The main advantage of our IU-PMF model is that it incorporates the similarity information abstracted from User-Item ratings in PMF, which helps the model grasp the hidden information of User-Item ratings. From the complexity analysis (Subsect. 3.4), we know that the computation of Item and User similarity matrices is expensive. In order to probe the scalability of IU-PMF, we conduct the experiment to explore the effect that different proportion of the training data applied in similarity matrices computation phase has on IU-PMF. In the experiment, we select the first 60%, 65%, 70%, 75%, 80%, 85%, 90%, 95% and 100% of the training data in chronological order for the calculation of the similarity matrices (we use chronological order in this place because we want verify that when a handful of new data arrives, the similarity matrices computed using historical data do not need to be computed again), and then apply the full training set to train IU-PMF model, finally evaluate the RMSE performance on the testing set. Additionally, the other experimental conditions are same as the experiment in Subsect. 4.3.

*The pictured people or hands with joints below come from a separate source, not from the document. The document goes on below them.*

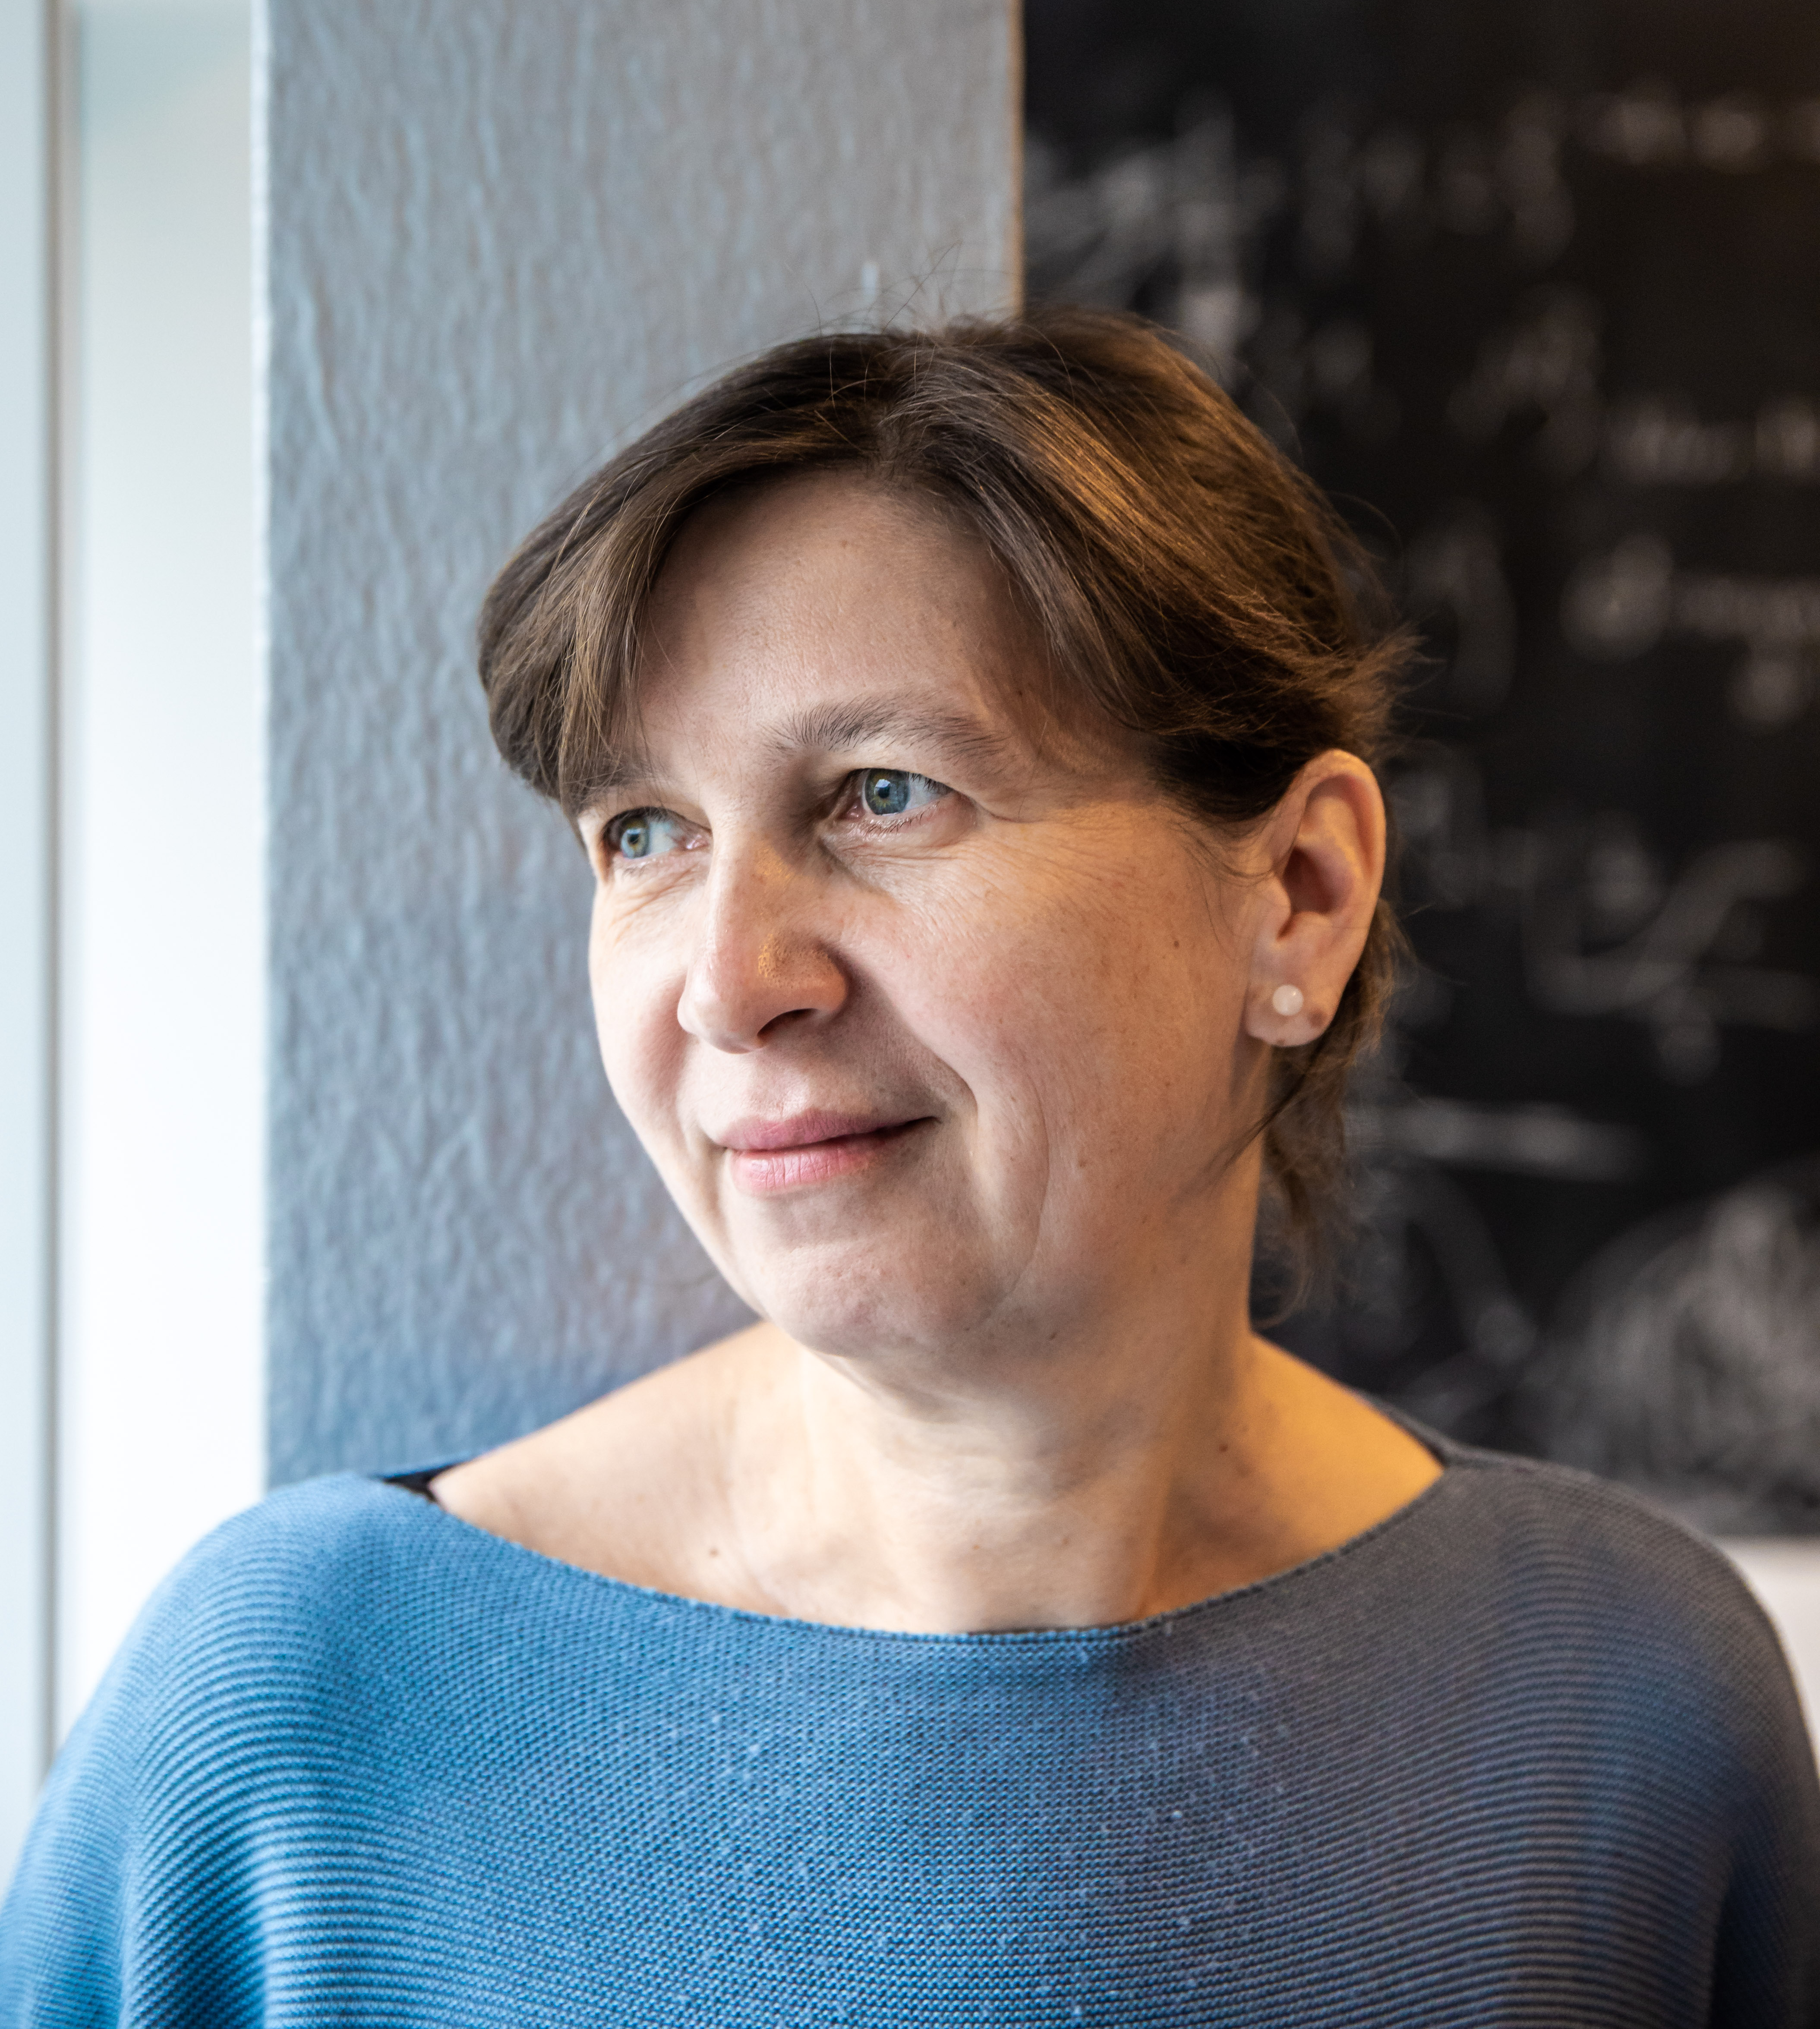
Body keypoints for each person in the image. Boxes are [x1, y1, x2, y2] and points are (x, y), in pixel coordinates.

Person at [4, 310, 1815, 2026]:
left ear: (1296, 895)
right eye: (645, 833)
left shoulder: (1628, 1703)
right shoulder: (301, 1706)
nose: (728, 982)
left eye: (883, 793)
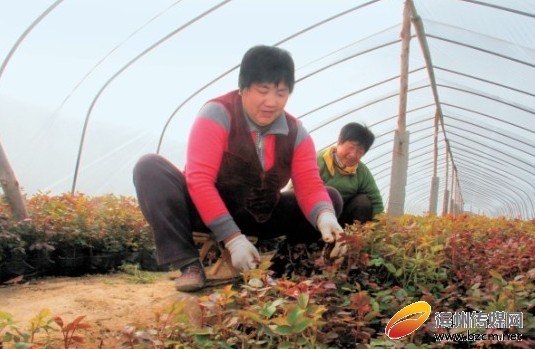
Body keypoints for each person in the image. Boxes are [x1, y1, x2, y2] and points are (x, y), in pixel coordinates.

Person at [133, 45, 346, 292]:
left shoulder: (296, 133)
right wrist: (232, 239)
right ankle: (188, 264)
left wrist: (325, 216)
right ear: (243, 88)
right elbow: (199, 180)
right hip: (207, 211)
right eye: (263, 90)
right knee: (149, 167)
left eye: (281, 93)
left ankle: (280, 270)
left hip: (260, 214)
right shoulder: (218, 113)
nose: (271, 102)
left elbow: (309, 185)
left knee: (330, 199)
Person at [317, 122, 384, 226]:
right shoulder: (318, 160)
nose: (353, 154)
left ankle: (351, 239)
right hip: (316, 215)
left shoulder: (362, 172)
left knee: (364, 202)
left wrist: (380, 231)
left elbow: (376, 202)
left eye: (360, 151)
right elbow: (295, 189)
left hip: (342, 221)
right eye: (351, 147)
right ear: (339, 141)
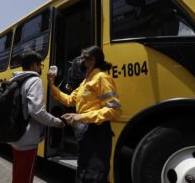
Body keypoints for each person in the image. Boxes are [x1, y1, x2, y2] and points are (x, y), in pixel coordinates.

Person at [48, 46, 122, 183]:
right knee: (84, 173)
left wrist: (81, 117)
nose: (79, 61)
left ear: (92, 60)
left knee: (94, 175)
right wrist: (51, 84)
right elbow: (69, 100)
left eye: (82, 58)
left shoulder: (102, 78)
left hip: (98, 133)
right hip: (85, 134)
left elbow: (115, 110)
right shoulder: (84, 82)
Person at [9, 50, 64, 183]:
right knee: (25, 179)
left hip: (16, 136)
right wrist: (57, 122)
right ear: (34, 65)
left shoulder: (15, 80)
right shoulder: (34, 80)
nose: (40, 68)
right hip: (27, 140)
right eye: (40, 65)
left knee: (18, 176)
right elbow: (37, 111)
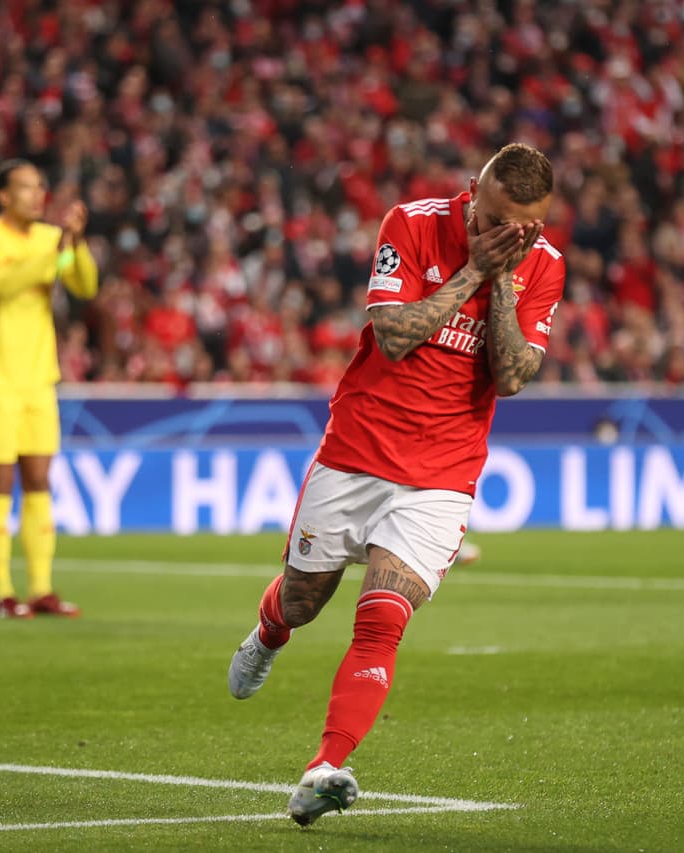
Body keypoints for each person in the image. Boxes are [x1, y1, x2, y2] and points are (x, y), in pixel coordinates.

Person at [227, 143, 565, 825]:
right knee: (302, 600)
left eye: (523, 228)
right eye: (495, 218)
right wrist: (475, 270)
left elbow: (512, 376)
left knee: (383, 615)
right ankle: (268, 632)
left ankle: (323, 767)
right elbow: (392, 335)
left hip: (442, 473)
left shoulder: (545, 267)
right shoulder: (410, 223)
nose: (508, 235)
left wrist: (502, 277)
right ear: (474, 190)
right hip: (357, 448)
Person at [0, 159, 98, 619]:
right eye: (25, 188)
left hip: (39, 378)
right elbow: (2, 284)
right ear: (1, 194)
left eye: (40, 187)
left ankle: (40, 589)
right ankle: (2, 593)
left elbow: (84, 283)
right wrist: (55, 249)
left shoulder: (48, 239)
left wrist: (73, 244)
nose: (37, 195)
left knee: (39, 482)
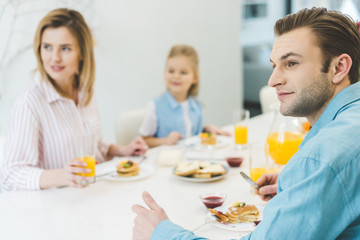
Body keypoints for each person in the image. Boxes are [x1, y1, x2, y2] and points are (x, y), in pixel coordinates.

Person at [131, 7, 360, 239]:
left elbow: (327, 163)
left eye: (291, 63)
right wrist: (299, 185)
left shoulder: (321, 158)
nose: (273, 80)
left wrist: (161, 233)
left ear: (339, 67)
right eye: (274, 65)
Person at [0, 8, 148, 191]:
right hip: (53, 208)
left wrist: (121, 150)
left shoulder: (85, 91)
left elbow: (93, 146)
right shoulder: (29, 102)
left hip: (90, 196)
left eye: (65, 48)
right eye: (47, 47)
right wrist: (61, 175)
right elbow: (11, 173)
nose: (54, 58)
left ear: (82, 53)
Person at [139, 45, 229, 148]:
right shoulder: (155, 106)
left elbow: (190, 133)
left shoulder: (197, 106)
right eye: (171, 71)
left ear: (194, 78)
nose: (176, 76)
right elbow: (144, 140)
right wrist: (165, 141)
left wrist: (206, 129)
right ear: (164, 73)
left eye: (183, 72)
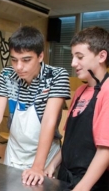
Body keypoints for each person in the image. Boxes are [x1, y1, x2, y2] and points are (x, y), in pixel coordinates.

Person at [0, 26, 70, 185]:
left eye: (26, 60)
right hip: (15, 152)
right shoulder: (7, 75)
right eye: (14, 60)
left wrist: (38, 166)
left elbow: (49, 120)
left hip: (44, 156)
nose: (19, 67)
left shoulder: (57, 76)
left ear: (40, 56)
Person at [44, 27, 109, 191]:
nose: (73, 63)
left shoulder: (107, 91)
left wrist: (83, 187)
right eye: (73, 57)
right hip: (66, 176)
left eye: (79, 57)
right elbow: (70, 141)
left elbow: (105, 150)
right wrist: (53, 164)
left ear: (102, 56)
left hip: (92, 182)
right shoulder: (80, 91)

From Fig. 3, we can observe that the similarity matrices have a great influence on recommendation results (On average, the more training samples are involved in the calculation of the similarity matrices, the lower the corresponding RMSE is). Additionally, Fig. 3 shows that when there is 80% or above of the training set involved in the similarity matrices computation phase, IU-PMF model is able to receive good effects. We can conclude that similarity matrices don’t need to be computed frequently, and so the efficiency of the IU-PMF model is determined by the training time of the fused PMF model, which scales linearly with the number of observations.

Fig. 3.
figure 3

The effect of similarity matrices on IU-PMF

5 Conclusion and Future Work

In this paper, based on the intuition that item similarity and user similarity can affect the users’ behaviors on the items, we present a novel and concise recommender framework incorporating item similarity and user similarity abstracted from observed user-item ratings into PMF model. The experimental results show that our approach outperforms the state-of-the-art baseline models, and the complexity analysis indicates it is scalable to large datasets.

One of the core part of the IU-PMF model is user (item) similarity computation, which has a great influence on recommendation results. In this paper, we roughly compare PCC with cosine similarity in terms of RMSE, and finally select PCC to compute similarity matrices. Although the proposed similarity computation method achieves good results, we believe it is worthy of further study. Specifically, we could use a kernel function, such as Gaussian Kernel or a Polynomial Kernel, which maps the relations of two vectors into a nonlinear space, and thus would further enhance the nonlinear learning ability of IU-PMF. Additionally, in the form, our model could also be used with similarities computed from content-based features, and so we will conduct further research on content-based features to use our model for content-based recommendation.